▶

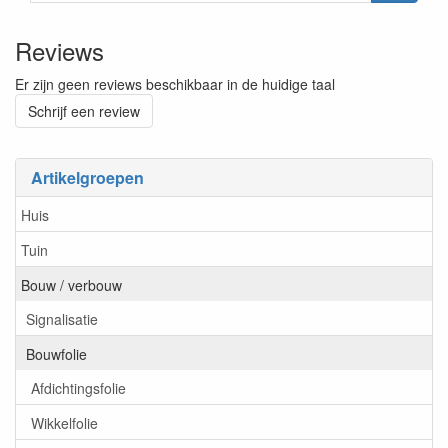
Reviews
Er zijn geen reviews beschikbaar in de huidige taal
Schrijf een review
Artikelgroepen
Huis
Tuin
Bouw / verbouw
Signalisatie
Bouwfolie
Afdichtingsfolie
Wikkelfolie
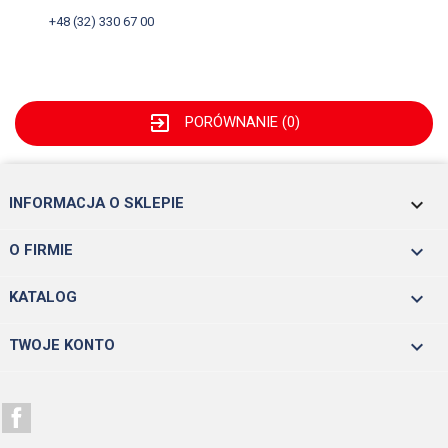
+48 (32) 330 67 00
exit_to_app
PORÓWNANIE (
0
)
keyboard_arrow_down
INFORMACJA O SKLEPIE

O FIRMIE

KATALOG

TWOJE KONTO
Facebook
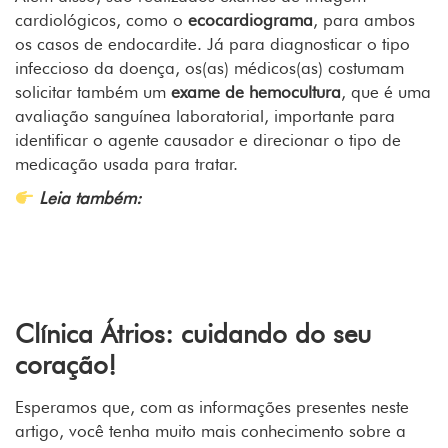
cardiológicos, como o
ecocardiograma
, para ambos
os casos de endocardite. Já para diagnosticar o tipo
infeccioso da doença, os(as) médicos(as) costumam
solicitar também um
exame de hemocultura
, que é uma
avaliação sanguínea laboratorial, importante para
identificar o agente causador e direcionar o tipo de
medicação usada para tratar.
Leia também:
Descubras as várias razões para dores no
peito
Clínica Átrios: cuidando do seu
coração!
Esperamos que, com as informações presentes neste
artigo, você tenha muito mais conhecimento sobre a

◀

### What is needed
For this task, give again exactly the lines from the line with "Signalisatie" through the end of the entries, including both ends, and omit the pictures.

### Task response
Signalisatie
Bouwfolie
Afdichtingsfolie
Wikkelfolie
+48 (32) 330 67 00
exit_to_app
PORÓWNANIE (
0
)
keyboard_arrow_down
INFORMACJA O SKLEPIE

O FIRMIE

KATALOG

TWOJE KONTO
Facebook
cardiológicos, como o
ecocardiograma
, para ambos
os casos de endocardite. Já para diagnosticar o tipo
infeccioso da doença, os(as) médicos(as) costumam
solicitar também um
exame de hemocultura
, que é uma
avaliação sanguínea laboratorial, importante para
identificar o agente causador e direcionar o tipo de
medicação usada para tratar.
Leia também:
Descubras as várias razões para dores no
peito
Clínica Átrios: cuidando do seu
coração!
Esperamos que, com as informações presentes neste
artigo, você tenha muito mais conhecimento sobre a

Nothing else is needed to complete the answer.